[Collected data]
--- START ---

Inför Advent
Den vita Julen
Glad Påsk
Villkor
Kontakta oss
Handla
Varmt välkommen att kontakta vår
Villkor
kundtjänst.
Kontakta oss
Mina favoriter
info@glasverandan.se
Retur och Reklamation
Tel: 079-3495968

--- END ---
--- START ---

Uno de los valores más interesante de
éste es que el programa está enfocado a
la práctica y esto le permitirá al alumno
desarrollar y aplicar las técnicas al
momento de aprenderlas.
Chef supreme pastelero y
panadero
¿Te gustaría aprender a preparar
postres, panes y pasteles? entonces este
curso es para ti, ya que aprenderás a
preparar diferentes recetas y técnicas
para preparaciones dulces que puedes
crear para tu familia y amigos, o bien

--- END ---

[Problem to work on]:
Show every line of the records above that contains the word "técnicas".

[Written response]:
desarrollar y aplicar las técnicas al
preparar diferentes recetas y técnicas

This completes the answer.